In dieser Studie wurde die Bedeutung von Erfahrung und kontinuierlichem Lernen aus neurologischer Sicht zum ersten Mal in einer groß angelegten Stichprobenstudie bestätigt. Dies könnte uns ermöglichen, das Altern neu zu definieren und zu betrachten und unser Verständnis der „alternden Bevölkerung“ grundlegend zu verändern.

Die entsprechende Forschungsarbeit mit dem Titel „Beweise dafür, dass das Altern sowohl zu Verbesserungen als auch zu Verschlechterungen der Aufmerksamkeits- und Exekutivfunktionen führt“ wurde am 19. August in der Fachzeitschrift Nature Human Behaviour veröffentlicht.

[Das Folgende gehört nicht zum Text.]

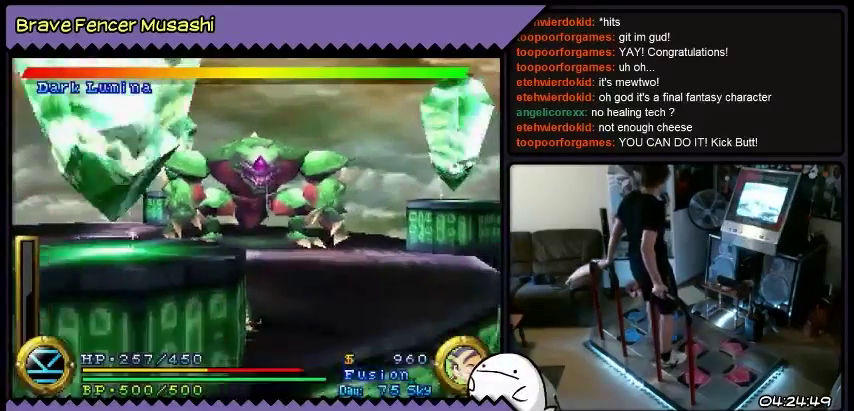
{"buttons": ["DPAD_UP", "DPAD_LEFT"], "events": []}
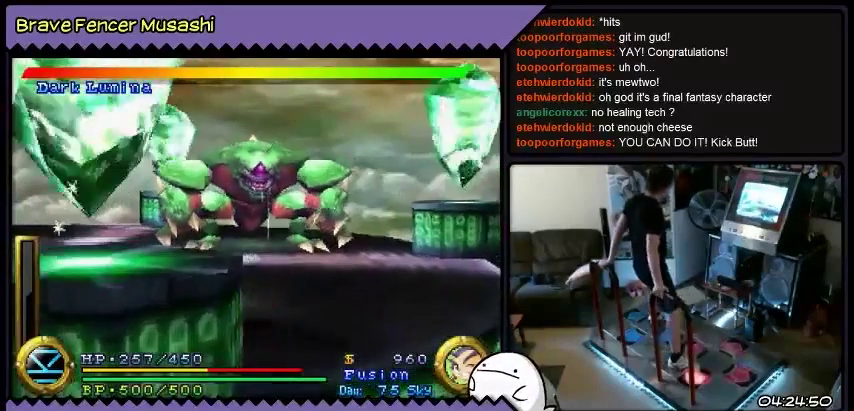
{"buttons": ["DPAD_UP", "DPAD_LEFT"], "events": []}
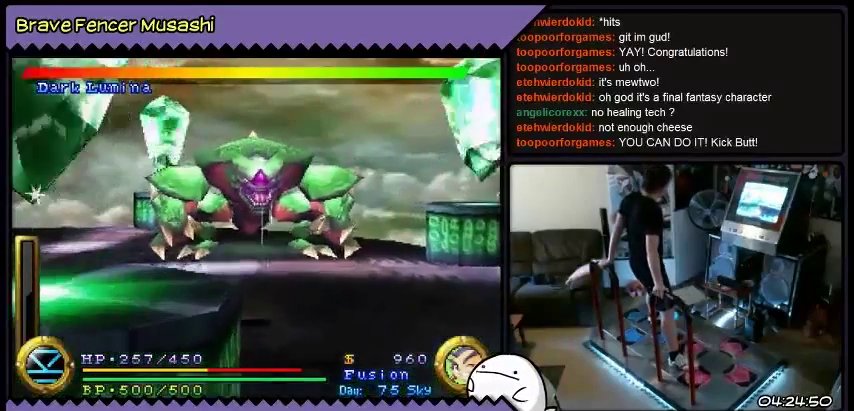
{"buttons": ["DPAD_UP", "DPAD_LEFT"], "events": []}
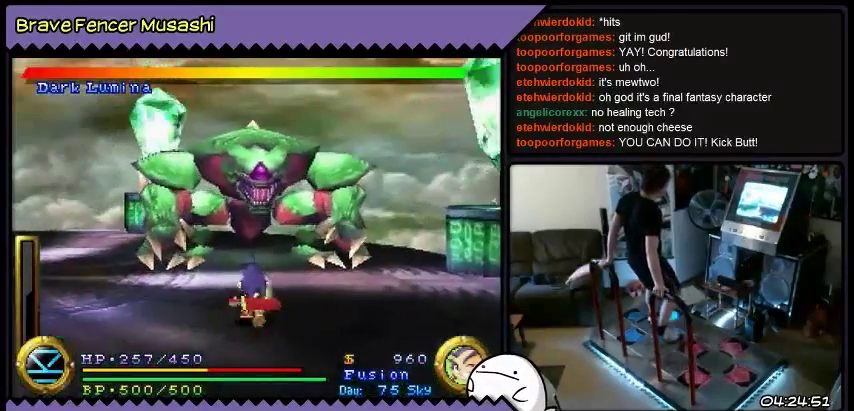
{"buttons": ["DPAD_UP", "DPAD_LEFT"], "events": []}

(Quelle: Nature Human Behaviour)

„Die Ergebnisse sind bemerkenswert“, sagte Michael T. Ullman, Professor für Neurowissenschaften und Direktor des Georgetown Brain and Language Laboratory und einer der korrespondierenden Autoren des Artikels. „Es ist weit verbreitet, dass Aufmerksamkeit und exekutive Funktionen mit dem Alter nachlassen, aber unsere Studie stellt diese Annahme in Frage. Die Ergebnisse deuten darauf hin, dass sich Schlüsselelemente der Aufmerksamkeit und der exekutiven Funktionen mit zunehmendem Alter verbessern, vielleicht weil wir diese Fähigkeiten unser ganzes Leben lang trainieren.“

Liu Zhaobin, leitender Forscher am Institut für Recht und Sozialentwicklung der Peking-Universität, erklärte gegenüber Academic Headlines: „In China hat der Respekt vor älteren Menschen seit der Antike Tradition, aber wir haben kein klares Verständnis ihrer kognitiven Fähigkeiten. Dieser Studie zufolge sind 60 bis 80 Jahre dank körperlicher Betätigung, medizinischer Versorgung und Technologie immer noch ein goldenes Alter und man kann immer noch einen positiven Beitrag zur Gesellschaft leisten. Wie die Studie zeigt, verfügen ältere Menschen über umfangreiche praktische Erfahrungen und ein reiches Wissenssystem sowie eine tolerantere Mentalität und das Selbstvertrauen, über kurzfristige Interessen hinauszugehen.“

Darüber hinaus ist Professor Liu Zhaobin der Ansicht, dass „wir in einer alternden Gesellschaft auch mehr Unternehmertum und Beschäftigungsmöglichkeiten für ältere Menschen schaffen müssen, die auf ihren tatsächlichen kognitiven Fähigkeiten und sozialen Ressourcen basieren, um ihr Potenzial zu mobilisieren. Darüber hinaus müssen wir bessere Methoden für den Sport-, Psychologie- und Unterhaltungskonsum entwickeln, die auf dem kognitiven Niveau älterer Menschen basieren, um soziale Kosten wie die Krankenversicherung für ältere Menschen zu senken und das kognitive Potenzial älterer Menschen weiter zu fördern.“

Das alternde Gehirn

Um zuverlässige und repräsentative Daten zu erhalten, testete das Forschungsteam in dieser Studie die Aufmerksamkeit und die Exekutivfunktionen von 702 Personen mittleren und höheren Alters (58–98 Jahre). Frühere Studien haben gezeigt, dass sich die kognitiven Fähigkeiten des Menschen in der Altersgruppe zwischen 58 und 98 Jahren am stärksten verändern.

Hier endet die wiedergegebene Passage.